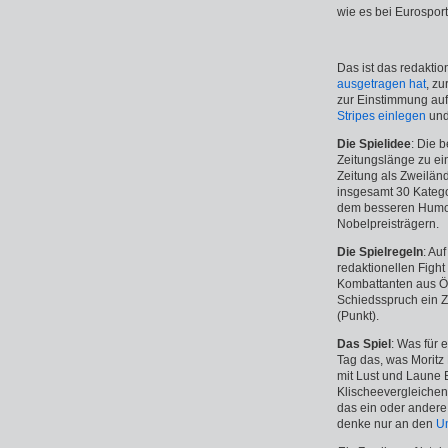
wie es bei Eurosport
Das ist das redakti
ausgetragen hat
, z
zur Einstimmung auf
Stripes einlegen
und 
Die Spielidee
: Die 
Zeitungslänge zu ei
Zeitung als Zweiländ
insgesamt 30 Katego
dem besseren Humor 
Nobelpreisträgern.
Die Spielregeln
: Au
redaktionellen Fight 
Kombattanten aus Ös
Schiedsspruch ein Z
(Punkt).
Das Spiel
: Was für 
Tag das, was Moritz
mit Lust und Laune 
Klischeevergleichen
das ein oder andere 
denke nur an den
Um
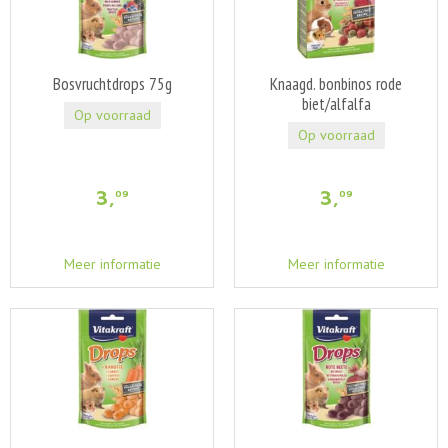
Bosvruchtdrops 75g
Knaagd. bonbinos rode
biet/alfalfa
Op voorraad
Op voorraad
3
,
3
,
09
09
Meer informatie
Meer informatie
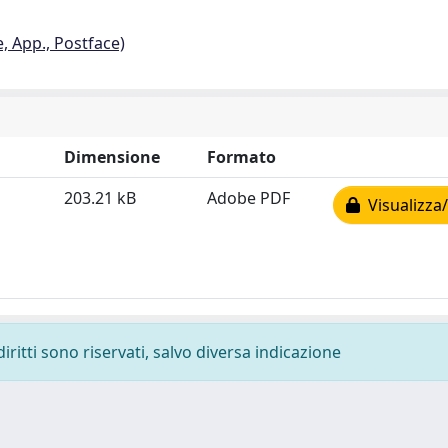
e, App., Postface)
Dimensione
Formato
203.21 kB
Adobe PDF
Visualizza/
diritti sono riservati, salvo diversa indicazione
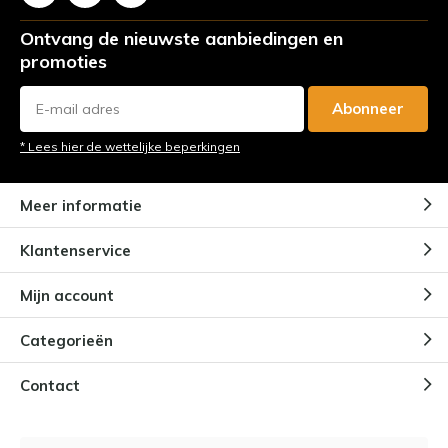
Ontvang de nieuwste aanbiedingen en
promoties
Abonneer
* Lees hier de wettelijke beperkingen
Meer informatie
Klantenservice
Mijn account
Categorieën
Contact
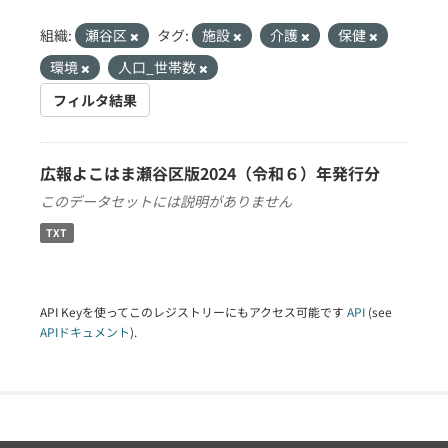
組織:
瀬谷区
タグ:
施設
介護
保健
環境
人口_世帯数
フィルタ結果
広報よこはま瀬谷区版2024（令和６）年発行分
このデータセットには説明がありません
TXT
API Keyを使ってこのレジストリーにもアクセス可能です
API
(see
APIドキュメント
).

- - -

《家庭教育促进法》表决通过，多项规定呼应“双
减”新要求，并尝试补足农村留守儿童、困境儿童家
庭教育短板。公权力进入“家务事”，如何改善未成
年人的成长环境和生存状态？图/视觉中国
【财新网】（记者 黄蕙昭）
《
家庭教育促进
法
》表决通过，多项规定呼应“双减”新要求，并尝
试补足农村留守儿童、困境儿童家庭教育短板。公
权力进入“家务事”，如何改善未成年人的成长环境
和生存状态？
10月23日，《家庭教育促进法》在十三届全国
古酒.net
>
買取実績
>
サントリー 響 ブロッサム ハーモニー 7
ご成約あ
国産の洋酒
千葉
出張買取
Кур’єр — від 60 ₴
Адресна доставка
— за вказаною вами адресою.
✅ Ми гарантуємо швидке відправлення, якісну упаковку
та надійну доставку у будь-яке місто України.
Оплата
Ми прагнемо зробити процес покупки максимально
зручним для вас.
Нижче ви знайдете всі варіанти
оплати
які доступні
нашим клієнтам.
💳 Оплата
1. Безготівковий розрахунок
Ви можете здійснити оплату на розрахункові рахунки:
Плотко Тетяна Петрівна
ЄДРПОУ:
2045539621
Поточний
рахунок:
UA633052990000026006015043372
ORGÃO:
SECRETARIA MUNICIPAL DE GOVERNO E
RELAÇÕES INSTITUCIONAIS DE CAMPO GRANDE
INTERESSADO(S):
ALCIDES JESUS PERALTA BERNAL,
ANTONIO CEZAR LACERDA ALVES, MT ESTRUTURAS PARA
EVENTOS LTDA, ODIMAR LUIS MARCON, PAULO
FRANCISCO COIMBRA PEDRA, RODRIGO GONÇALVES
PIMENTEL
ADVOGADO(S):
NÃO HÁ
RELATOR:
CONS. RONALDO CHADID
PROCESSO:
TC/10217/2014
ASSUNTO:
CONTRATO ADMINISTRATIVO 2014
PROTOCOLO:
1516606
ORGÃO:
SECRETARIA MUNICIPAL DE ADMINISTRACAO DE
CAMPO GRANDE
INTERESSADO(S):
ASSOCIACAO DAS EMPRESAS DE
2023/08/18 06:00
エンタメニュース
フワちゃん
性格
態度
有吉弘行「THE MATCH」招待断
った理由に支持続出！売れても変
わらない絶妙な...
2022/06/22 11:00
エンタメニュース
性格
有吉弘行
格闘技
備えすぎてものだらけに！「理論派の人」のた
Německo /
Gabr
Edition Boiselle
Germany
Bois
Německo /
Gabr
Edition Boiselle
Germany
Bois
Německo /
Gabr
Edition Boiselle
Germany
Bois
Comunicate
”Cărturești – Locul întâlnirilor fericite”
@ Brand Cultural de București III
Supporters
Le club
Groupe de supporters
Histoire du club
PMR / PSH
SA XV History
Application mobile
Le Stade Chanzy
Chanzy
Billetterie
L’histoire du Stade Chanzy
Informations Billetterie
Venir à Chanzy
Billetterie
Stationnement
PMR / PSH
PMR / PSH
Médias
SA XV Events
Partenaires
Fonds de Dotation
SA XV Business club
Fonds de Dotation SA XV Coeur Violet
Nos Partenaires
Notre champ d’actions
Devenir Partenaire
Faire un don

- - -

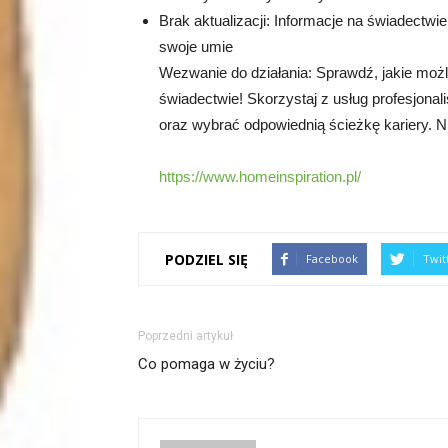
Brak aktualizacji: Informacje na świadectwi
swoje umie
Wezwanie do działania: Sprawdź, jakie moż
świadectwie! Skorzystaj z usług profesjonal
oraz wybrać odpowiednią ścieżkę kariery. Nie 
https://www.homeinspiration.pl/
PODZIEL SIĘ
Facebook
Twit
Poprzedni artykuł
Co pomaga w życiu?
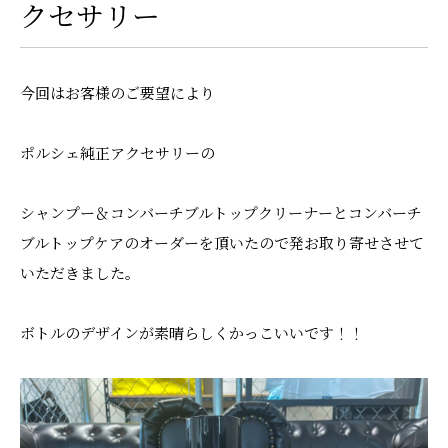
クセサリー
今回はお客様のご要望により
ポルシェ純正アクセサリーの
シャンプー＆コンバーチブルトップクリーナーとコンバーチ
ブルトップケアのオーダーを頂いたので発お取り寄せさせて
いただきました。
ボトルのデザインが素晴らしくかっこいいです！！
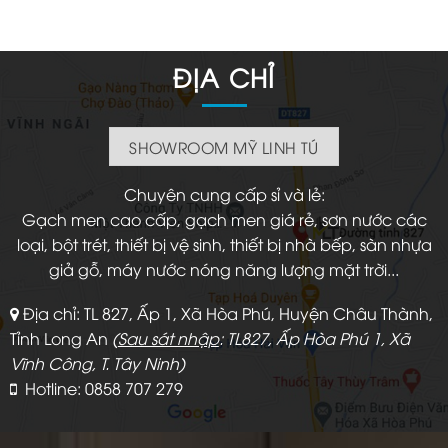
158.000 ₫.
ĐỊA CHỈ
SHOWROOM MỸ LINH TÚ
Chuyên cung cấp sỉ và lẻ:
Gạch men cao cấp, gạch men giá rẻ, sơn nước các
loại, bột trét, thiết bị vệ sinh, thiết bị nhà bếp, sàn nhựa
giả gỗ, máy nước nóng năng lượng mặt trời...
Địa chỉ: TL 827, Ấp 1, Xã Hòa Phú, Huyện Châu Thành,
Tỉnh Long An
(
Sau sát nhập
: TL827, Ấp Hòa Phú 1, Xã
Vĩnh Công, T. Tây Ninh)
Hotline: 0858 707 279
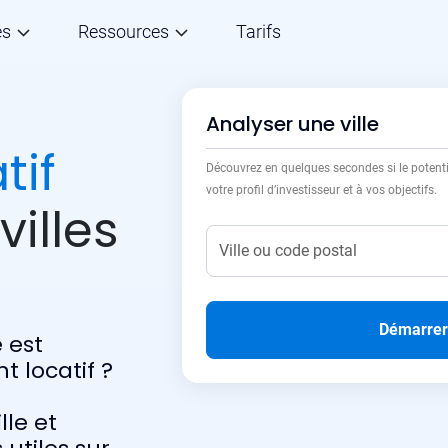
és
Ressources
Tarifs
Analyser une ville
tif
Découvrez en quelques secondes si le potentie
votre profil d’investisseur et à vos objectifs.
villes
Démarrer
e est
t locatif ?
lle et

- - -

## WHAT TO DO
Pull every line with the string "家庭教育促进法" from the data above.

## ANSWER FOR THIS EXERCISE
《家庭教育促进法》表决通过，多项规定呼应“双
10月23日，《家庭教育促进法》在十三届全国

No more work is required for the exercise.